One hallmark of the transition from adolescence to adulthood is when an individual leaves their childhood acquaintances, family, and home to join the community of her husband. As suspected by Ruby’s social worker Sherry, Ruby and Ruth’s failure to find their own community in part contributes to the tragedy that unfolds in the household. When Ruth first meets Ruby and attempts to make sense of her feelings for him, she cannot fathom love happening to her. She admits that she “always put [her]self in other people’s shoes, people such as Emma Bovary or Elizabeth Bennet. I imagined I was one of them, and then love came to me” (120).
Though the transition from child to spouse is seldom an easy or straightforward one, Ruth’s marriage to Ruby is especially problematic. Ruth suspects that Aunt Sid does not approve of Ruby: “There was something about Aunt Sid, when she saw how Ruby slurped the cake off of the serving knife and danced the twist and the bump with Daisy in the kitchen, that made her look as if she thought I was lost forever” (151). Ruth’s suspicion is confirmed in the closing chapter when she finds a letter from Matt in Aunt Sid’s home in DeKalb, in which he admits to sharing Aunt Sid’s concern about the marriage.

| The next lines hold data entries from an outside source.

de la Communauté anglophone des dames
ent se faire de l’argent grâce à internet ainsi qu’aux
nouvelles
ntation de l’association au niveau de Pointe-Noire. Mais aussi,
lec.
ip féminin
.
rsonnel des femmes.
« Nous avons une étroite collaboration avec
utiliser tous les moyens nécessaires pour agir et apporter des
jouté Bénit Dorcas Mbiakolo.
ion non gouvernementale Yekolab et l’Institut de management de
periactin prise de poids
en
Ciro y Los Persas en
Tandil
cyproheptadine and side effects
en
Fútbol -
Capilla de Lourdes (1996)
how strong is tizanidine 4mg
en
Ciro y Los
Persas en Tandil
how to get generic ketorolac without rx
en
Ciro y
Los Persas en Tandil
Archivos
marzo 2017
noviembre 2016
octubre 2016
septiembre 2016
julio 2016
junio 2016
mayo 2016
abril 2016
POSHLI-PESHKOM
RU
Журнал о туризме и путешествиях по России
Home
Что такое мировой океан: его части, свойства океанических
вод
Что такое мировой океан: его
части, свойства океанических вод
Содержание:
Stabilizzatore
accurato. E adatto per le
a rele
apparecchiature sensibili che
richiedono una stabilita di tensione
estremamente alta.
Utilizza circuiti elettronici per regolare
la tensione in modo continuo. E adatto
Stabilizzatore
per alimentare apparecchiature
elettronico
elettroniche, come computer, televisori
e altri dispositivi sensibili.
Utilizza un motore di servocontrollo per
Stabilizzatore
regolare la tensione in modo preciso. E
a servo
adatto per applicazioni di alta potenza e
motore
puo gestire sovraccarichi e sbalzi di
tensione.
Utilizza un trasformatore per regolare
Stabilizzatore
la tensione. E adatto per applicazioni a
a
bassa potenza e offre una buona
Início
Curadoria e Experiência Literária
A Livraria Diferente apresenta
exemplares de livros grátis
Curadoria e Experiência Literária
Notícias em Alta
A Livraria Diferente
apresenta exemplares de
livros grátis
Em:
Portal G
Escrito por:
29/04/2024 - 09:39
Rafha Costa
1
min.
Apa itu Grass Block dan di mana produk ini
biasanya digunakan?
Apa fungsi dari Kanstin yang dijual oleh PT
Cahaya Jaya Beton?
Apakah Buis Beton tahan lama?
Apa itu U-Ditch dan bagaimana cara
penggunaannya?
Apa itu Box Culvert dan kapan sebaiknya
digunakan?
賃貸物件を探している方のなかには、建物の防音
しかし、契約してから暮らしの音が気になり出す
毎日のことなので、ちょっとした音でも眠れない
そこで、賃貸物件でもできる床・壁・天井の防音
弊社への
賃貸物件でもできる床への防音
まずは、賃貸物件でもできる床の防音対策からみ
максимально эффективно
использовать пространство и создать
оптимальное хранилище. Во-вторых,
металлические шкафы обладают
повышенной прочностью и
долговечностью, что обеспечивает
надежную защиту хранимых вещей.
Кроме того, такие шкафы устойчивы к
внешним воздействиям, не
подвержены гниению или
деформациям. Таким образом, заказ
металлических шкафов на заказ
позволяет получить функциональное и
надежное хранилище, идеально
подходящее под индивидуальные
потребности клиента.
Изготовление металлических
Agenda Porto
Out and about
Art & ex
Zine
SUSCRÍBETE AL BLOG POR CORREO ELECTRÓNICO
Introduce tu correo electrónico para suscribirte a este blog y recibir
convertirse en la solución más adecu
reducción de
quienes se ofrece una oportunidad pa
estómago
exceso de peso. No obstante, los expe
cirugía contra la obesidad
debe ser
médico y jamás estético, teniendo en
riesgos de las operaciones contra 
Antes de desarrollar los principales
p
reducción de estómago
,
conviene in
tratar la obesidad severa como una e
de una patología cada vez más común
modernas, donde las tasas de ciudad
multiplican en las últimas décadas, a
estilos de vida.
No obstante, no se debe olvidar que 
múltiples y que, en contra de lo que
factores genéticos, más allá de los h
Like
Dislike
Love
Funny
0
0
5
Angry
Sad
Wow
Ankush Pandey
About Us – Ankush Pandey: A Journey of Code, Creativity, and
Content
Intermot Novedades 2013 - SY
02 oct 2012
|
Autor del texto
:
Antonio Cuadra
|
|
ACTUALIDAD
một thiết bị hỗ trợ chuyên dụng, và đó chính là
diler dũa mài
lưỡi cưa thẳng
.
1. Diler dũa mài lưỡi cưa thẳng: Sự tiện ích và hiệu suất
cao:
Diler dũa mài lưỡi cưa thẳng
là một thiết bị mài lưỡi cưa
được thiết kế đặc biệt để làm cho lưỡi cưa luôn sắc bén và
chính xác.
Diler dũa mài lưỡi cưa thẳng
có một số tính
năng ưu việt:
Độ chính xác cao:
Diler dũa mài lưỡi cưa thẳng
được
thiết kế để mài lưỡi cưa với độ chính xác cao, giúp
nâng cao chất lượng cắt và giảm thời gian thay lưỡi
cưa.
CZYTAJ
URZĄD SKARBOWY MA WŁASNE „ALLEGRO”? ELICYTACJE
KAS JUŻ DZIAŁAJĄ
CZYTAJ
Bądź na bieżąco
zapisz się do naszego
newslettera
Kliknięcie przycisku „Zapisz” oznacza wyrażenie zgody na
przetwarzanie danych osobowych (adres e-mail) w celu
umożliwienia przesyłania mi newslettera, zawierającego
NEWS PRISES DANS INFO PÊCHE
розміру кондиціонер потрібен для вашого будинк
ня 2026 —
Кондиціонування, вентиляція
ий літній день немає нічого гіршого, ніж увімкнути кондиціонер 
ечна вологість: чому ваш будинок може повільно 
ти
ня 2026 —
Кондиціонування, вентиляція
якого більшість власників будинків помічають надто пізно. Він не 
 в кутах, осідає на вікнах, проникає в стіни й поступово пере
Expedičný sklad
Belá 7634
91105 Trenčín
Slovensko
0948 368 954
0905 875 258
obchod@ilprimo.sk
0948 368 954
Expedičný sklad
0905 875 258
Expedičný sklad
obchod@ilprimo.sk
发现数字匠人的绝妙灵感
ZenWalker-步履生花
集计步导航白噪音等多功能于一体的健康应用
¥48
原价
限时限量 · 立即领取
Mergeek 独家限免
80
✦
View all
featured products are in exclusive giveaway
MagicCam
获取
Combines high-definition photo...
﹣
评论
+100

The other major feature of Ruth’s transition from childhood to adulthood is her experience of becoming a mother herself. The birth of her first son, Justy, redeems Ruth from insignificance in the eyes of both her mother and the town. Being a mother makes Ruth feel normal and relevant. It also gives her a sense of confidence insofar as she finds parenting intuitive, at one point stating, “when you’re a mother, you know what your baby needs […] Ruby thought I was the smartest person on earth, for jiggling Justy and making him quiet down” (225).
Just as Justy redeems Ruth from otherwise toxic relationships with her husband and mother, the advent of her second child redeems Ruth from both her cynicism and physical pain following her victimization at her husband’s hands. When she finds out that her second child will live, she admits to feeling that she had “an enormous task” before her, namely, the task of figuring out who she was so that she could “start fresh” (323). As she is convalescing at Aunt Sid’s house and contemplates her aunt’s suggestion that she attend college, she admits to believing that someday she will “try out her wings” (343). Ruth’s traumatic experiences from childhood through adulthood, bolstered by her natural aptitude for motherhood, have made her a constitutionally stronger and more ambitious, open-minded, and confident individual.